Bolsonaro cedeu a outras forças políticas o terreno que era seu
Jair Bolsonaro está ganhando fácil a corrida para saber qual ocupante do Palácio do Planalto conseguiu perder mais rápido o capital político conquistado numa eleição direta e plebiscitária. É curioso observar como ele mesmo “trabalhou” para criar um vácuo político imediatamente ocupado.
De
fato, nunca o Executivo brasileiro foi tão controlado, contido ou encurralado
pelo Judiciário e Legislativo. Têm razão os generais de pijama que cochicham a
Bolsonaro que STF e Congresso extrapolaram suas competências. Mas não se trata,
como pretendem Bolsonaro e seus seguidores (em diminuição acentuada) de uma
“conspiração”.
A principal responsável é a atuação do próprio Bolsonaro e sua extraordinária incompetência política. No momento em que enfrentar a crise da pandemia e suas consequências para a economia demandaria uma altíssima capacidade de liderança, coordenação e foco estratégico, o “centro” do poder está ocupado por uma curiosa aliança tácita, volátil e fluida de juízes e parlamentares.
Bolsonaro
tinha uma grande pauta de mudanças e reformas logo que assumiu que hoje se
resume em permanecer onde está. Cedeu instrumentos de poder real e efetivo
(como o controle do Orçamento) e foi obrigado a respeitar limites de atuação
política (estipulados pelo STF) pela mesma razão: não ter visão, capacidade de
condução e muito menos entender o que é a política, embora tivesse passado 27
anos no fundo da Câmara dos Deputados.
Ele
sabe muito bem, por outro lado, que o jogo dos donos do poder em Brasília
obedece aos fatores de longa memória, a saber: compadrio, patrimonialismo,
corporativismo, teias de laços pessoais e oligárquicos, acomodação de
interesses à custa dos cofres públicos, clientelismo. Nessa rede que se revelou
indevassável (que o diga a Lava Jato) Bolsonaro está manietado, pessoal e
politicamente.
Sua
mais recente “cartada” é jogar o jogo dos donos do poder no Judiciário, por
meio das nomeações que terá de fazer para tribunais superiores e na
Procuradoria-geral da República. É ocupar por dentro instâncias decisivas de
poder político, como tem sido o Judiciário brasileiro (e o MPF). O caminho é o
mesmo que movimentos como o chavismo percorreram, por exemplo, até desfigurar o
que existia de democracia (a base disso é a lealdade ao chefe e não à lei ou
instituições).
No
caso do Brasil o perigo dessa “marcha por dentro das instituições” é muito
menor. O chamado “sistema” continua intacto. E, ao contrário de outros “ismos”
da nossa história política (varguismo, ou lulismo), o bolsonarismo é um
conjunto de propostas e ideias sem definição clara, rumo definido, coordenação
eficaz e com escasso domínio dos instrumentos clássicos de poder ou coerção.

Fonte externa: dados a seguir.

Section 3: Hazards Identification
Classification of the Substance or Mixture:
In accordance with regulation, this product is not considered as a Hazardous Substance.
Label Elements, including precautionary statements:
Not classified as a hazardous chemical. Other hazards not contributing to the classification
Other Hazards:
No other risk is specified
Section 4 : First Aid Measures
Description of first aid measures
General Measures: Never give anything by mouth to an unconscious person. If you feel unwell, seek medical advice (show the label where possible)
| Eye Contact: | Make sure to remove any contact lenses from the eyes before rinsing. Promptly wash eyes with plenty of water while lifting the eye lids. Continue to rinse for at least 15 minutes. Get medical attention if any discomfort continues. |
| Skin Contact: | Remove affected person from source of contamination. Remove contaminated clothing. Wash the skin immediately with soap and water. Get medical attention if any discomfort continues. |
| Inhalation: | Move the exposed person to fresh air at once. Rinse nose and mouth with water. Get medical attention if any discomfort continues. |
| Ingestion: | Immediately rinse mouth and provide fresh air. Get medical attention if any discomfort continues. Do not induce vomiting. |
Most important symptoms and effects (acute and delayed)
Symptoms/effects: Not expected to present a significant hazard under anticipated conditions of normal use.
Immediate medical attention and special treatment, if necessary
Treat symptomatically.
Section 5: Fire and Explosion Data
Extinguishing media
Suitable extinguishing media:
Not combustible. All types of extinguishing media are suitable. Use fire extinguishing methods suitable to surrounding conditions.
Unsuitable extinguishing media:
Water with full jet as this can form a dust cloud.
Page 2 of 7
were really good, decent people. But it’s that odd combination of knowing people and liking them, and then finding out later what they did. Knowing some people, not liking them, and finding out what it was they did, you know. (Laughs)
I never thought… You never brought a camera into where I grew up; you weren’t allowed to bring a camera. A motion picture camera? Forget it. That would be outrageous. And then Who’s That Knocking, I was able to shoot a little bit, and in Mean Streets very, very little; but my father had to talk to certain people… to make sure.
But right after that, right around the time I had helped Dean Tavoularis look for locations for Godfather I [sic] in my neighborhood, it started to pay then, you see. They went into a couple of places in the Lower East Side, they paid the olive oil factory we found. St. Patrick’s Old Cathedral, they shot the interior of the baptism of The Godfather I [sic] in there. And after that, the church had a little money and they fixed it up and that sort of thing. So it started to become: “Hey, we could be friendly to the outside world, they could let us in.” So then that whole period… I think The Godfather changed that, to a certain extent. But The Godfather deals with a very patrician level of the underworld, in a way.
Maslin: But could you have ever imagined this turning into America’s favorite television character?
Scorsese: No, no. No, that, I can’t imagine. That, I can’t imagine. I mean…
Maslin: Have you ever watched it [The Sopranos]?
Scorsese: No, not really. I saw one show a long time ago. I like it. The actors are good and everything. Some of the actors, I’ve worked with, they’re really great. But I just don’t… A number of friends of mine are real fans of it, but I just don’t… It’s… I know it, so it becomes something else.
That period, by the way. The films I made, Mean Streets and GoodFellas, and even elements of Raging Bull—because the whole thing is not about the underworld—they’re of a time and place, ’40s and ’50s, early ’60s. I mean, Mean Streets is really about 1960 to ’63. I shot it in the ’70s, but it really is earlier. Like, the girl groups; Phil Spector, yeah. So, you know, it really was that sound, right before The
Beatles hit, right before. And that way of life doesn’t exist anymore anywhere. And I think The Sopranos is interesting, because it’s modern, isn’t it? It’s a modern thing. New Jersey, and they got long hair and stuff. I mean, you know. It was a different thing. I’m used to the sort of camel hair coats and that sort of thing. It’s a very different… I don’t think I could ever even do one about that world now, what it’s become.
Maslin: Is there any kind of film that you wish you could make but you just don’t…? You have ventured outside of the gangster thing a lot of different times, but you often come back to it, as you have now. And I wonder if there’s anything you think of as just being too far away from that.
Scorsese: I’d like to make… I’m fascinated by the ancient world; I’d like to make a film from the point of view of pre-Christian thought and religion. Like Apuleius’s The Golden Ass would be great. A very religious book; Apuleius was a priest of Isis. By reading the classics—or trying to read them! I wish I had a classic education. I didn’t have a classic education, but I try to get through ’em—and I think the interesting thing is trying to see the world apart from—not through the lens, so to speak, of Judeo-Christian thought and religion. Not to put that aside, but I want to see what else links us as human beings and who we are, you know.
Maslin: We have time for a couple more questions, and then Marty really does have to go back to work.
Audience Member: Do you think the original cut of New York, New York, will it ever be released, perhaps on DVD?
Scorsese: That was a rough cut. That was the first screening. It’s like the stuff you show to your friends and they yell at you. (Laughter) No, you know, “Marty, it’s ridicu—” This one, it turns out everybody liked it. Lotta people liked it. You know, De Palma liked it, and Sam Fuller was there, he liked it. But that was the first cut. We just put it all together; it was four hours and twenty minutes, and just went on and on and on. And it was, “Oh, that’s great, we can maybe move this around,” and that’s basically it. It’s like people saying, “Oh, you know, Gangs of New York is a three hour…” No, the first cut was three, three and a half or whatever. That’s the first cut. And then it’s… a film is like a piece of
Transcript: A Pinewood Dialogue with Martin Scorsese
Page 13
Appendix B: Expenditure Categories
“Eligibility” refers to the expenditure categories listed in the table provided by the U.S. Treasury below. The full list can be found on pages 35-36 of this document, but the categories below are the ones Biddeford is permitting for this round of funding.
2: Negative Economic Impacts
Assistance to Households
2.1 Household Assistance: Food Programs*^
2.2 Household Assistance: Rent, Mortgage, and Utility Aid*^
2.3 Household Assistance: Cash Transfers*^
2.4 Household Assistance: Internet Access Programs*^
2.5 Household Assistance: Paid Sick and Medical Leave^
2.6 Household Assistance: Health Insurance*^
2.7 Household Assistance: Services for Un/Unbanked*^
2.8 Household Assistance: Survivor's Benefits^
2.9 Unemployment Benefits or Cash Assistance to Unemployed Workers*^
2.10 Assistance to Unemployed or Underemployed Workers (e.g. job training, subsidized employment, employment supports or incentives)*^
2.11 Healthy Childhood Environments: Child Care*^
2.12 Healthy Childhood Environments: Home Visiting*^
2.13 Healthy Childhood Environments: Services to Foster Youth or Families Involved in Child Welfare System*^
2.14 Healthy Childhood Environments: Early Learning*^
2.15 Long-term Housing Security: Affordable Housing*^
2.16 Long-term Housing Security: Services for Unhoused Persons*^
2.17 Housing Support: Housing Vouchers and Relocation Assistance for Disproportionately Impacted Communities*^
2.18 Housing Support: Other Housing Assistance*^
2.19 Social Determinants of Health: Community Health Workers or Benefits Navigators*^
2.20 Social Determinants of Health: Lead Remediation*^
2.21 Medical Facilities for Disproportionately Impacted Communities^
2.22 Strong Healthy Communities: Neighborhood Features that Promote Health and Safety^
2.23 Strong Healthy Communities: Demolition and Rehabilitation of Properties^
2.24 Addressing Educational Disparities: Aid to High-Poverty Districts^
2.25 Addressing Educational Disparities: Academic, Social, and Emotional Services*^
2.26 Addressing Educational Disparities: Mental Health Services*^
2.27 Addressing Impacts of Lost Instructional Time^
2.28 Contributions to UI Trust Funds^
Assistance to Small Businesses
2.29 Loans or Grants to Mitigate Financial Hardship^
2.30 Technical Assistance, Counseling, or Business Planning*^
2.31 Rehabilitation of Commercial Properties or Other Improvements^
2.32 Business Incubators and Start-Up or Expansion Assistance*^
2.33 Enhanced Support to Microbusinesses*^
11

Bolsonarismo é mais um estado de espírito do que qualquer outra coisa.
Talvez
a única “base social” nítida do bolsonarismo seja a ligação de seus expoentes
políticos com as denominações políticas e religiosas evangélicas – mas, aqui,
cabe lembrar aos seguidores do “mito” (um atributo que está resvalando para o
ridículo) que o conjunto de forças evangélicas é fracionado, dividido entre si
e alguns de seus principais nomes apoiaram todos os governos anteriores e
provavelmente o farão no futuro. Não acham que devam “lealdade” ao presente
chefe.
Por
último, esse “estado de espírito” bolsonarista – o da polarização, defesa da
ignorância, intolerância e boçalidade política geral – está construindo
depressa no grande e movediço terreno das atitudes das pessoas um movimento
contrário caracterizado por indignação, cansaço, tristeza e falta de esperanças
nesse “mito” e, por enquanto, em qualquer outro candidato (o que inclui Lula).
Mas esse candidato surgirá: a demanda foi criada por Bolsonaro, assim como ele mesmo atendeu a uma clara demanda. Segue convencido de ter sido beneficiado por um milagre (sobreviveu à facada) e que só Deus pode tirá-lo de onde o colocou. Ignora-se se as forças diversas do chamado Centrão, às quais Bolsonaro entregou seu futuro político, o fazem por acreditar em desígnios divinos. O fato é que, no momento, acham mais conveniente deixá-lo por lá.